Posted by: Lava1964 on 2009-04-02 
Notice that Hogan was referred to as 'The Incredible Hulk Hogan.' That stopped sometime in 1984 (when Hogan became really popular) because Marvel Comics threatened legal action. The comic book publisher owned the rights to the name 'Incredible Hulk.'
Posted by: Classico on 2009-04-02 
Classy Freddy Blasse was wrong: Hulk Hogan did not go undefeated. In fact, he started out as a jobber and lost many matches because he had no stamina. Note how this match ended in less than one minute. Indeed, promoters prefer long matches because they raise TV ratings. But Hogan's lack of stamina hurt his early career. Only after extensive workouts and strenuous conditioning did his energy increase. This is when promoters found him to be much more marketable.

I also don't watch wrestling anymore as there is too much talk and not enough wrestling like we had in the old days.
Posted by: Lava1964 on 2009-03-29 
I used to watch wrestling in the mid-1980s when it was plausibly real. The wrestlers then didn't paint their faces or have cartoon-character names.

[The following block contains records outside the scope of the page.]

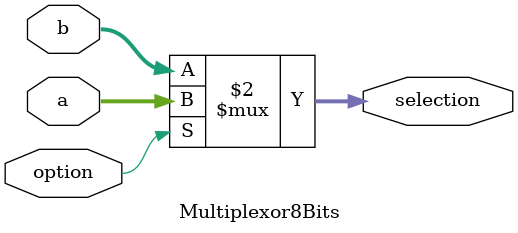
<source format=v>
`timescale 1ns / 1ps

module Multiplexor8Bits(
    input [7:0] a,
    input [7:0] b,
    input option,
	 output reg [7:0] selection
    );

	always @(a or b or option)
	begin
		selection <= option ? a : b;
	end

endmodule

</source>
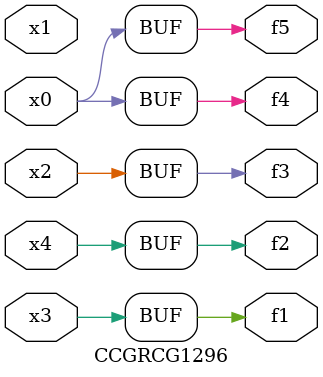
<source format=v>
module CCGRCG1296(
	input x0, x1, x2, x3, x4,
	output f1, f2, f3, f4, f5
);
	assign f1 = x3;
	assign f2 = x4;
	assign f3 = x2;
	assign f4 = x0;
	assign f5 = x0;
endmodule

</source>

I'm glad I stopped watching it when it became overtly sexual and sleazy.
Posted by: Nbmike on 2009-03-29 
Very cool post Lava1964. These were the days when Vince McMahon Sr. was at the helm, and a year after changing their name the first time from WWWF to WWF. McMahon Sr., unlike his son, believed that wrestlers were wrestlers, and not actors, and when in 1981, Hulk wanted to do Rocky 3, he was informed by Vince Sr. that if he went away and did the movie, his career in the WWF was over, and was true to his word, firing Terry on the spot. When Jr. bought out his dad, he hired Hulk back, and the rest is history.